Farahani Narges Nodeh, Kalani Behrooz Sadeghi, Monavari Seyed Hamidreza, Mirkalantari Shiva, Montazer Fatemeh, Sholeh Mohammad, Javanmard Zahra, Irajian Gholamreza
Microbial Biotechnology Research Center, Iran University of Medical Sciences, Tehran, Iran.
Department of Microbiology, School of Medicine, Iran University of Medical Sciences, Tehran, Iran.
Iran J Microbiol. 2021 Jun;13(3):360-371. doi: 10.18502/ijm.v13i3.6399.
causes several gastrointestinal diseases, including asymptomatic gastritis, chronic peptic ulcer, duodenal ulcer, lymphoma of the mucosa-associated lymphoid tissue (MALT), and gastric adenocarcinoma. In recent years, failure to eradicate infections has become an alarming problem for physicians. It is now clear that the current treatment strategies may become ineffective, necessitating the development of innovative antimicrobial compounds as alternative treatments.
In this experimental study, a cell-penetrating peptide-conjugated peptide nucleic acid (CPP-PNA) was used to target the expression. expression was evaluated using RT-qPCR assay after treatment by the CPPPNA in cell culture and animal model. Additionally, immunogenicity and toxicity of the CPP-PNA were assessed in both cell culture and animal models.

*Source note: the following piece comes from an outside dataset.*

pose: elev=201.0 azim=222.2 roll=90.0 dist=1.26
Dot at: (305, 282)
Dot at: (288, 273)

Our analysis showed that mRNA levels reduced in -infected HT29 cells after treatment with CPPPNA in a dose-dependent manner. Also, expression in bacterial RNA extracted from stomach tissue of mice treated with PNA was reduced compared to that of untreated mice. The expression of inflammatory cytokines also decreased in cells and tissue of -infected mice after PNA treatment. The tested CPP-PNA showed no significant adverse effects on cell proliferation of cultured cells and no detectable toxicity and immunogenicity were observed in mice.
These results suggest the effectiveness of CPP-PNA in targeting CagA for various research and therapeutic purposes, offering a potential antisense therapy against infections.
引发多种胃肠道疾病,包括无症状性胃炎、慢性消化性溃疡、十二指肠溃疡、黏膜相关淋巴组织淋巴瘤(MALT)以及胃腺癌。近年来,根除感染失败已成为医生们面临的一个令人担忧的问题。目前很明显,当前的治疗策略可能会失效,因此需要开发新型抗菌化合物作为替代治疗方法。
在这项实验研究中,一种细胞穿透肽偶联的肽核酸(CPP-PNA)被用于靶向表达。在细胞培养和动物模型中用CPPPNA处理后,使用RT-qPCR测定法评估表达情况。此外,在细胞培养和动物模型中评估了CPP-PNA的免疫原性和毒性。
我们的分析表明,用CPPPNA处理后,感染幽门螺杆菌的HT29细胞中的mRNA水平呈剂量依赖性降低。而且,与未处理的小鼠相比,用PNA处理的小鼠胃组织中提取的细菌RNA中的表达降低。PNA处理后,感染幽门螺杆菌的小鼠的细胞和组织中炎性细胞因子的表达也降低。所测试的CPP-PNA对培养细胞的细胞增殖没有显著不良影响,并且在小鼠中未观察到可检测到的毒性和免疫原性。
这些结果表明CPP-PNA在针对各种研究和治疗目的靶向CagA方面是有效的,为抗幽门螺杆菌感染提供了一种潜在的反义疗法。